Lift out, unaltered, the lines of the material below between the line holding "Screening examination, compressed" and the line holding "Image type: full-field", counting both.

EXERCISE MATERIAL:
Segment Open
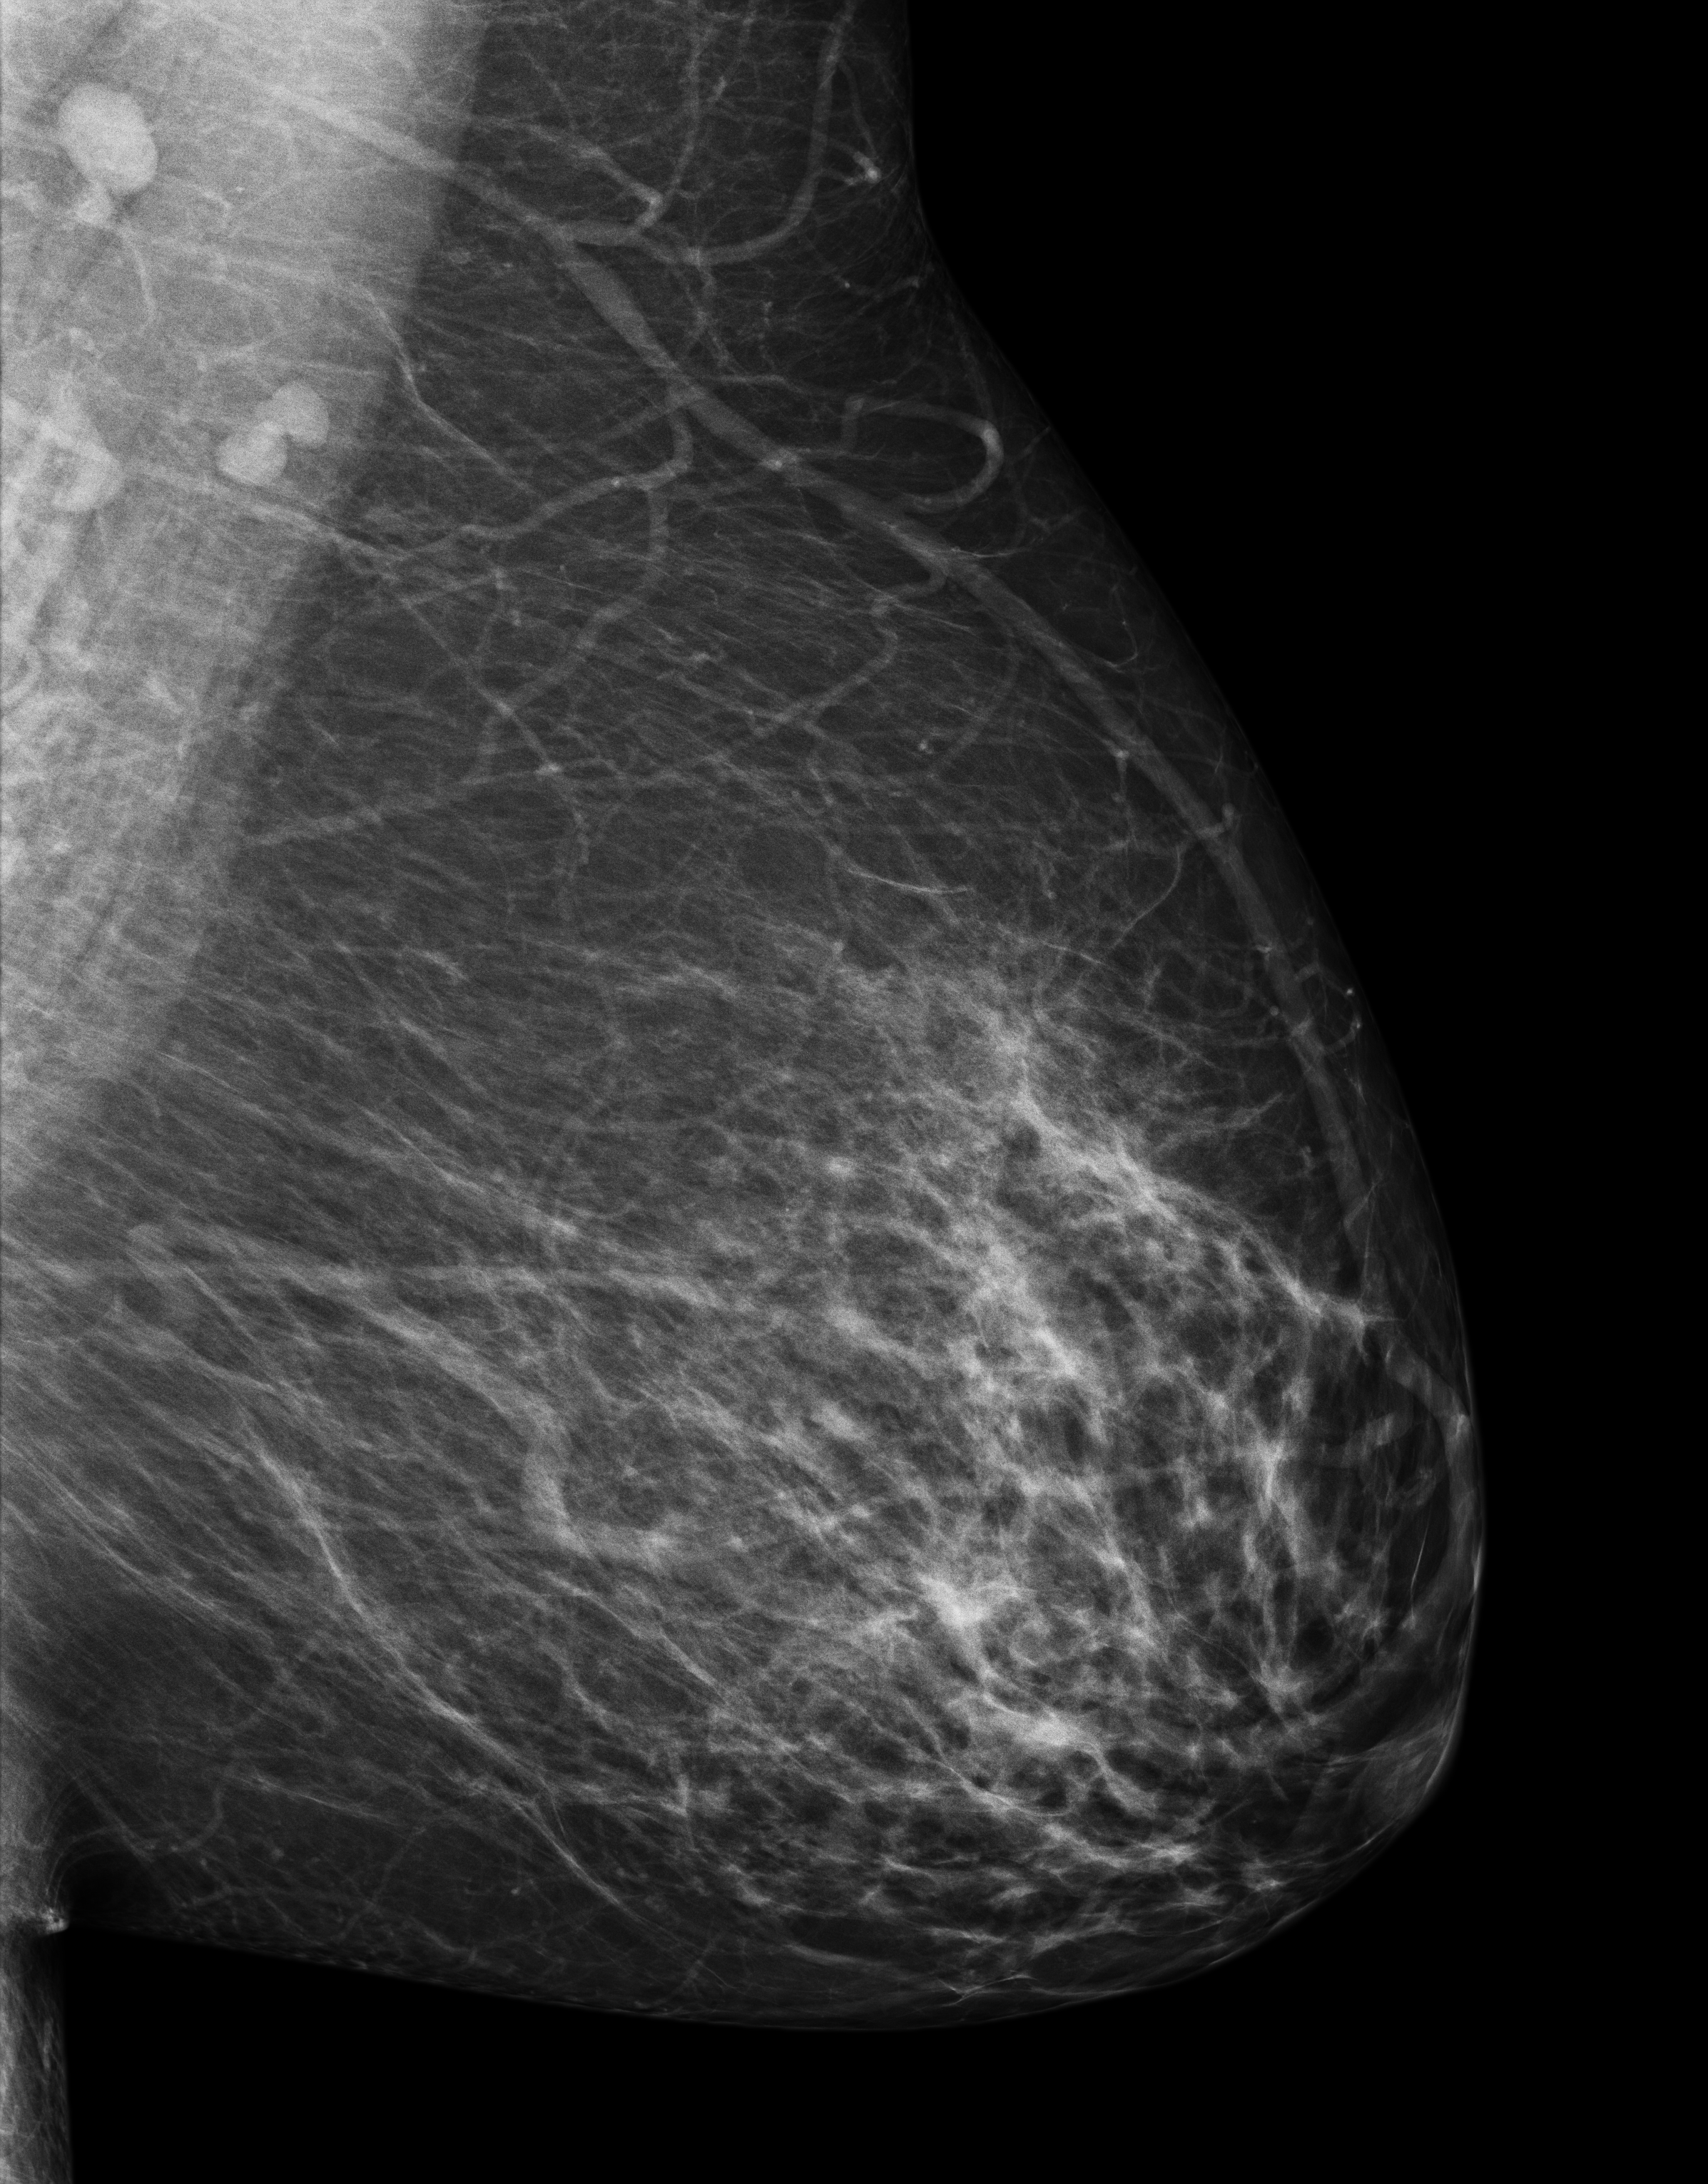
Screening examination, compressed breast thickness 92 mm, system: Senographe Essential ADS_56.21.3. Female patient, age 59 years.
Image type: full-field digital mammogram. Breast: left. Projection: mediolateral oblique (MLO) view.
Segment Closed
Segment Open
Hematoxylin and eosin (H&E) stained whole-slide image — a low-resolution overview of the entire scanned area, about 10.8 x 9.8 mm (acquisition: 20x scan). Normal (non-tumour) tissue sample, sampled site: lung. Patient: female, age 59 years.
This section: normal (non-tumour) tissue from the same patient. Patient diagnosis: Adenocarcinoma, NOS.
Segment Closed
WRITTEN SOLUTION:
Screening examination, compressed breast thickness 92 mm, system: Senographe Essential ADS_56.21.3. Female patient, age 59 years.
Image type: full-field digital mammogram. Breast: left. Projection: mediolateral oblique (MLO) view.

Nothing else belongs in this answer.